An intriguing question was raised by Calev Ben-David of The Israel Project, writing in The Jerusalem Post in the form of a letter to Spielberg.

“What I really suspect, Steven, is that you are using ‘Munich’ as a means of commenting, in your own way, on the situation of the United States in a post-9/11 world,” Ben-David writes.

“But by setting those concerns against the backdrop of the Israeli-Palestinian conflict, you cleverly sidestep having to contend with the kind of overwhelming backlash you would face if your movie made any direct politically charged controversial statements about America’s own current war on terror.”

Spielberg declined to make himself available for an interview, but in limited public statements he focuses foremost on how his movie relates to ongoing, tit-for-tat Middle East conflict. It is perhaps telling that “Munich’s” final scene shows Avner walking along the New York waterfront, with the World Trade Center’s Twin Towers clearly silhouetted in the background.

The criticism of “Munich’s” historical accuracy is probably correct but of little importance, because Spielberg lays no claim to it. The film is clearly labeled as “Inspired by real events,” and the director and writer have referred to the contents as “historical fiction.”
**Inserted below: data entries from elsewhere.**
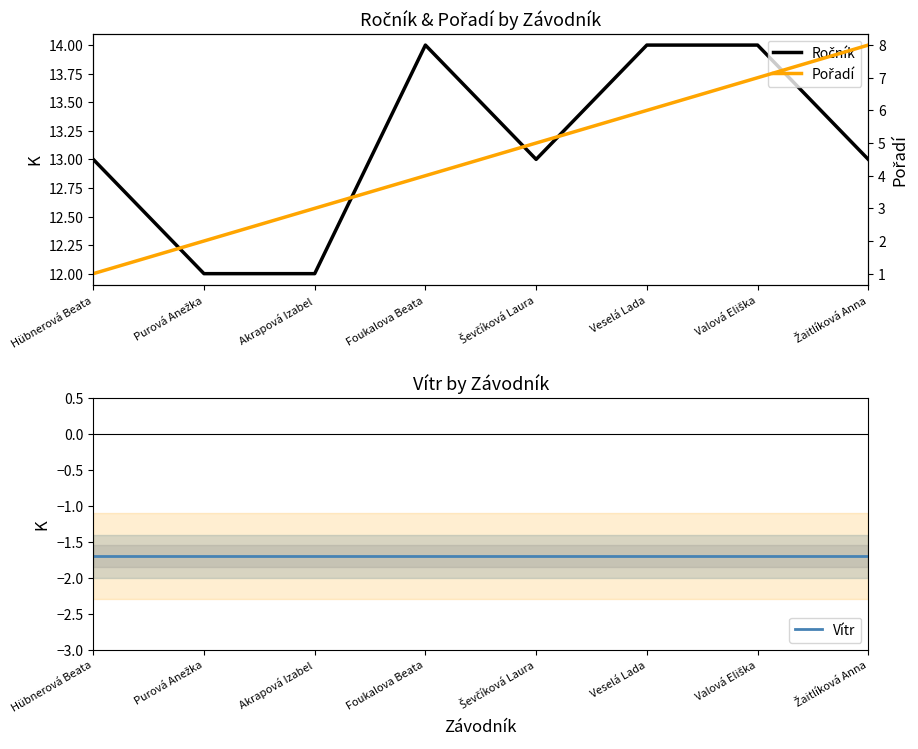

Rank the series by their average value, from lowest to highest.

Vítr, Pořadí, Ročník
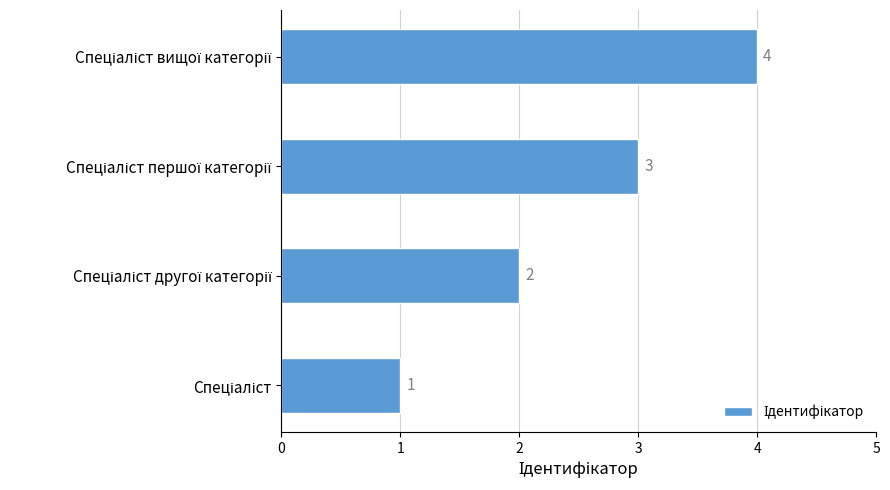

How many values are between 2 and 4?

3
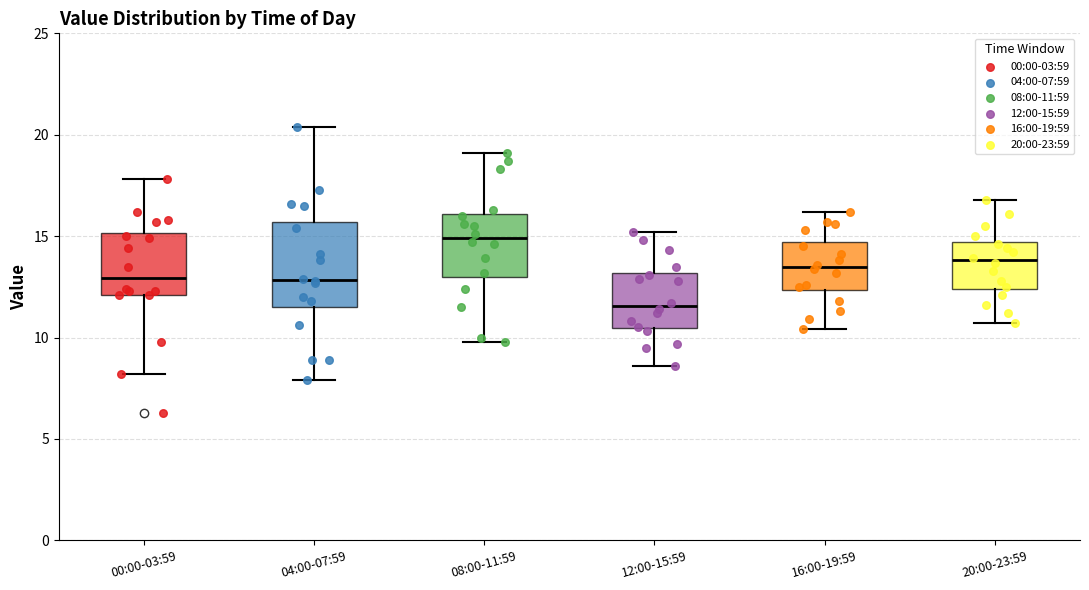

Which box's median line is the lowest?

12:00-15:59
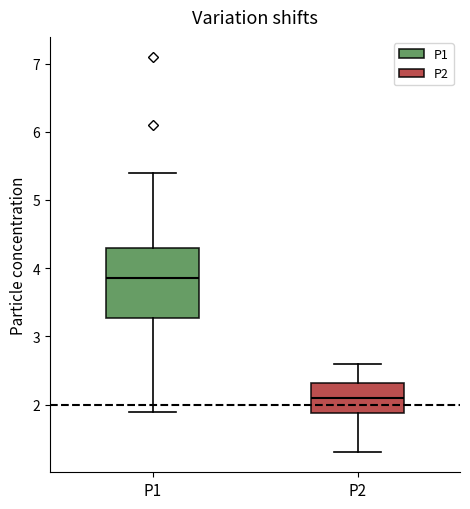

Reading left to right, transcribe this box plot: for each box, give where its median line is, the range the box spans, and where its two whiskers end, as read against the y-axis. The values are not printed on the chart, so give them approximately, as read against the axis.

P1: median 3.9, box 3.3 to 4.3, whiskers 1.9 to 5.4
P2: median 2.1, box 1.9 to 2.3, whiskers 1.3 to 2.6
What appears to be of more fundamental importance is whether Israel and her supporters are better served by portraying its agents as robotic “I’m only following orders” hit men or as men with some feelings, conscience and doubts. To ask the question is to answer it.

Holocaust scholar Michael Berenbaum of the University of Judaism observed after seeing the fascinating but “long and draining” film: “I am prouder of a man who undertakes a violent mission and is tortured by it than one who doesn’t give it a second thought. If you are transformed by such an experience, that is the price you pay for what you have to do.”

Berenbaum warmly praised “Munich” as a theatrical experience, “which is the first duty of the filmmaker, as we have a responsibility to be open to the art.”

Even beyond the film, the debate on the aftermath of the Munich massacre continues. A book by Time reporter Aaron J. Klein is coming out, arguing that the Mossad eliminated only minor activists in the Olympic massacre but missed most of the major ones. Two additional books are in the works in Israel, and seven networks, among them the BBC, are reported to be preparing documentaries on the making of “Munich.”